As a recent example, she cites the statue of The Spigolatrix of Sapri (The Gleaner of Sapri) – someone who picks up bits of grain after harvest – who looks more like a wet T-shirt contestant than a farmhand. Unveiled in September 2021 by former Prime Minister Giuseppe Conte in the southwestern Italian town of Sapri, it sparked national outrage and prompted Mi Riconosci to launch his investigation.
Yet despite the fact that the proposal in Padua is to add a statue, not remove one, academics and politicians have called the offer “a culture undo”.
Proposal to add a “superficial” female statue
Carlo Fumian, professor of contemporary history at the University of Padua, opposes the proposal, calling it “superficial” and “more of a whim” than a well-considered idea.
He agrees with Mi Riconosci that Padua and Italy have a problem with the lack of female representation in monuments and street names. And as a member of a city commission tasked with suggesting names for new public spaces and streets, Fumian says naming them after notable women is the commission’s top priority.

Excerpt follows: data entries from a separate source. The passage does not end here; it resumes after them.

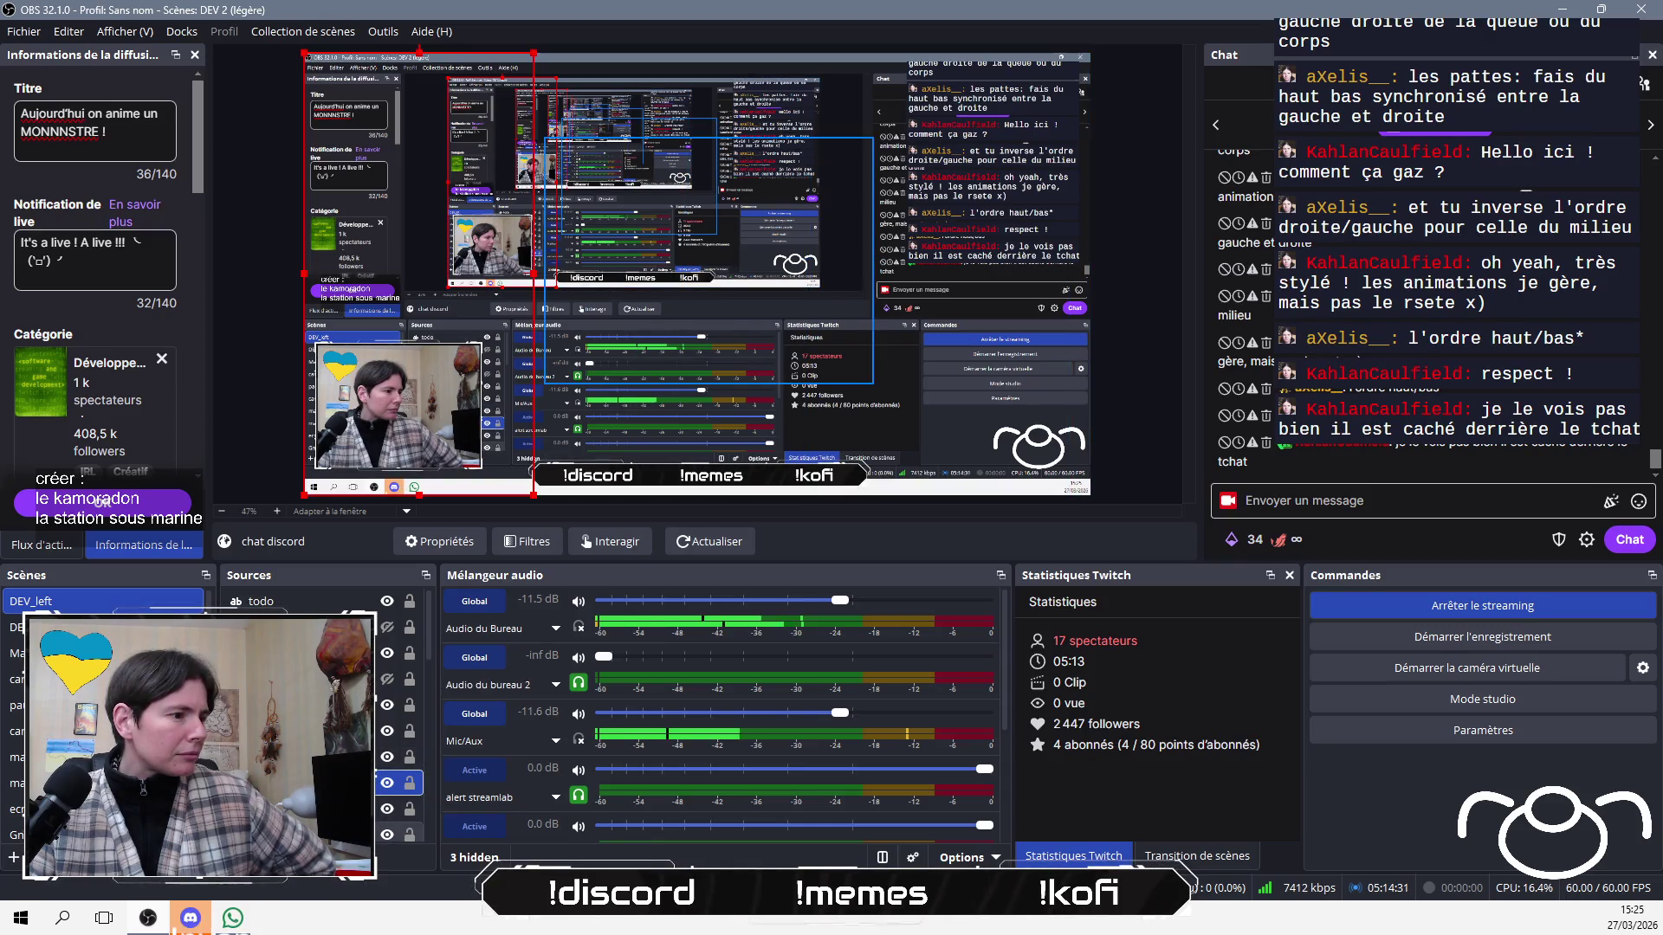
pyautogui.click(955, 259)
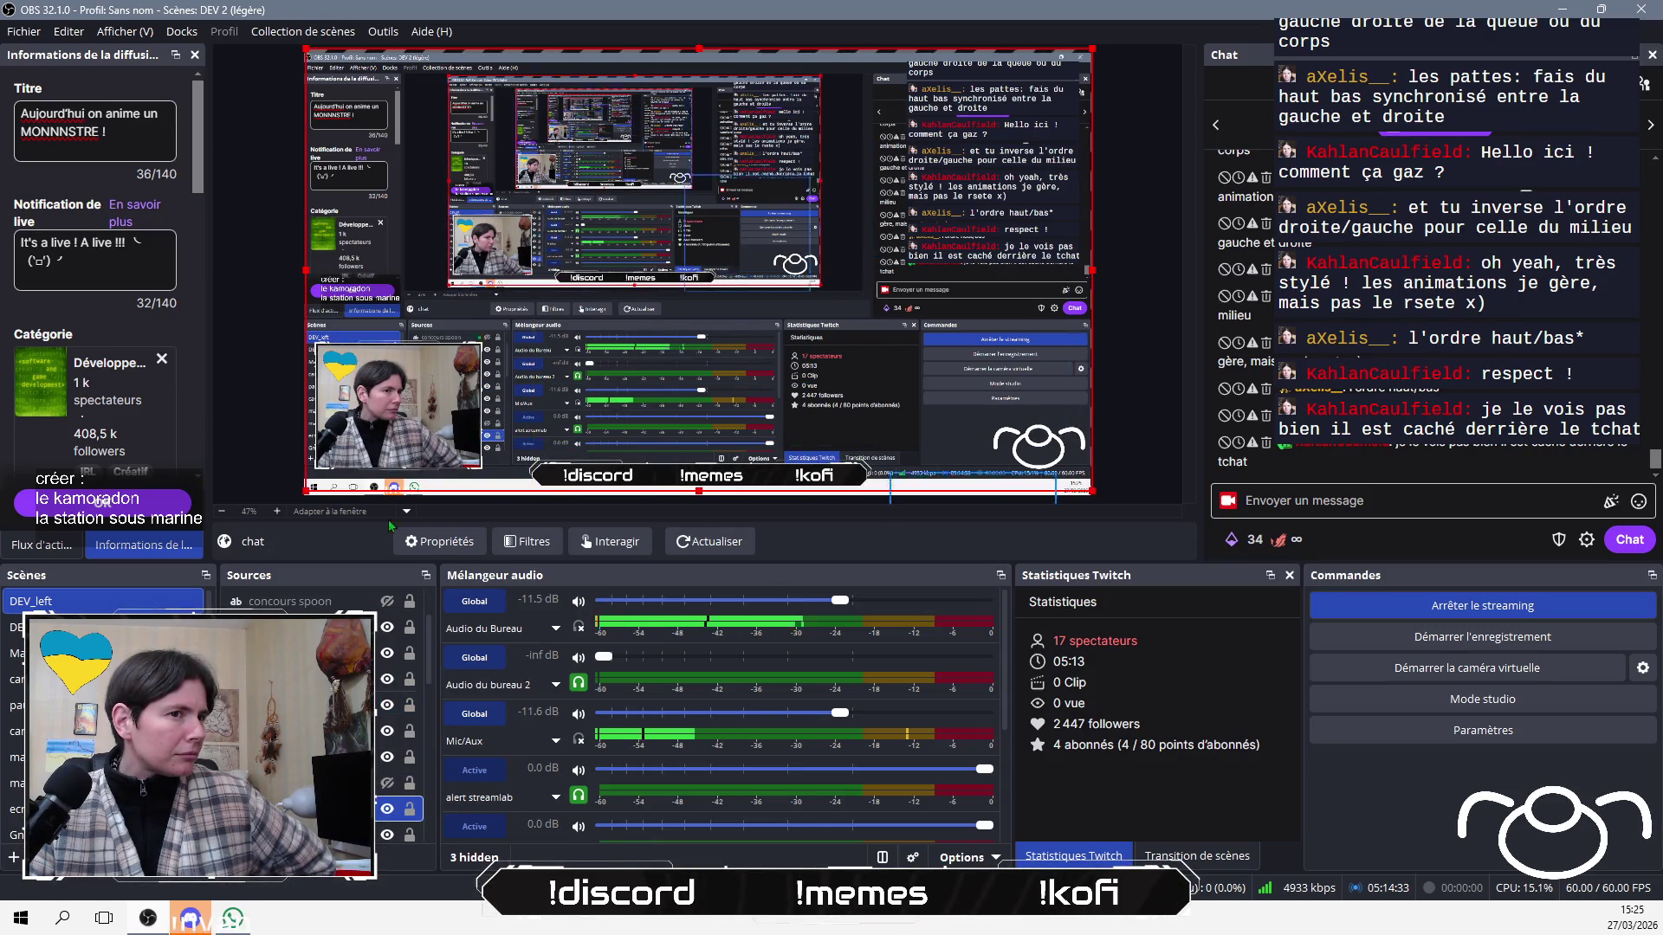
pyautogui.moveTo(955, 259); pyautogui.dragTo(370, 301)
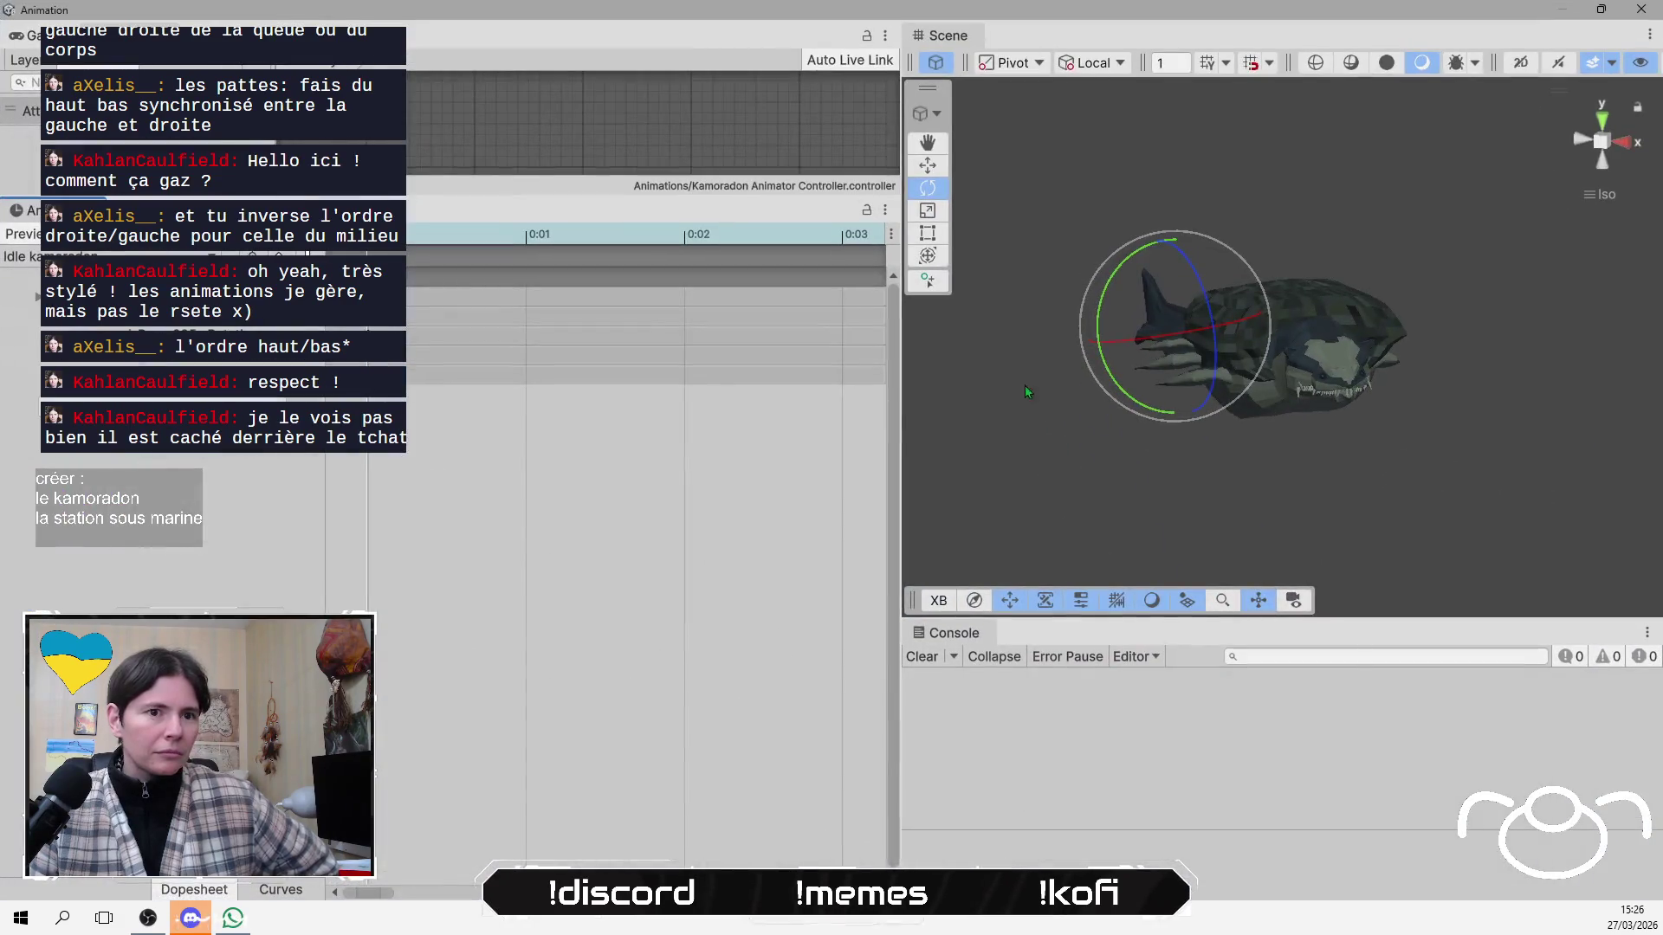
# Orbit to the creature's front, switch to the Rotate tool, and focus the Animation and Console panels.
pyautogui.moveTo(1174, 417)
pyautogui.mouseDown()
pyautogui.moveTo(1144, 475)
pyautogui.moveTo(1025, 360)
pyautogui.moveTo(1125, 508)
pyautogui.mouseUp()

But he says placing a statue of Cornaro Piscopia on one of the plinths in the square – which Padua left empty to mark Napoleon’s invasion and the end of the millenary Venetian Republic – would distort history by erasing the destruction by Napoleon original statues.
“It’s not back to the future, where you put banana peels in a time machine and go back in time to change it for repair,” he said. “It’s quite dangerous to play a game with statues… to destroy or build something. You have to explain the monuments… you have to explain why it’s empty, not just put a copy of a statue that we already have at the University.”
But the argument that the empty pedestal in the park is historically significant doesn’t hold water with the members of Mi Riconosci.
“For this square to be a historical witness of something, people have to know exactly what it is, and they don’t,” said local archaeologist and cultural writer Leonardo Bison. “It’s a very used public space that’s evolving. That doesn’t mean you have to make changes to the monuments. But that means you can’t say it’s a fixed space, crystallized in a historic moment.”
Bison, who was completing a doctorate in history in Bristol when the statue of slave trader Edward Colston was toppled during a Black Lives Matter protest, says the event led to an awareness of the cultural power of monuments. But his colleagues in Italy, he says, were shocked.
“[They] judged it as a so-called cancel culture, as an attempt to erase history,” he said. “They were saying, ‘They’re going to try to tear down all the fascist-era buildings , even the Colosseum, which was built with slave labor!’ which, of course, did not happen.”
‘Several important women of Padua’
Bison and other cultural workers say Italy has a different relationship with its monuments than one finds in Britain and North America. Anything over 70 years old is protected by cultural heritage laws, and although Italy has colonial monuments, the country has had few problems with restitution.
The country still grapples with its fascist heritage and monuments and has controversial statues, such as that of Christopher Columbus, but these are not officially celebrated by the state or any community and are therefore not sites of social conflict, he said.
Yet if Italians want to talk about cancellation culture, members of Mi Riconosci say they need look no further than Prato della Valle today, with 10 of the original Venetian doge statues ‘cancelled’ by Napoleon in 1799 – with what Bison calls the particularly pronounced patriarchal culture of the late 18th and early 19th centuries that ignored the achievements of women.
“You often hear people justify the lack of female statues here by saying that before the 19th century there were no significant women,” he said. “But there are several important Paduan women who were famous throughout Europe but are not here.”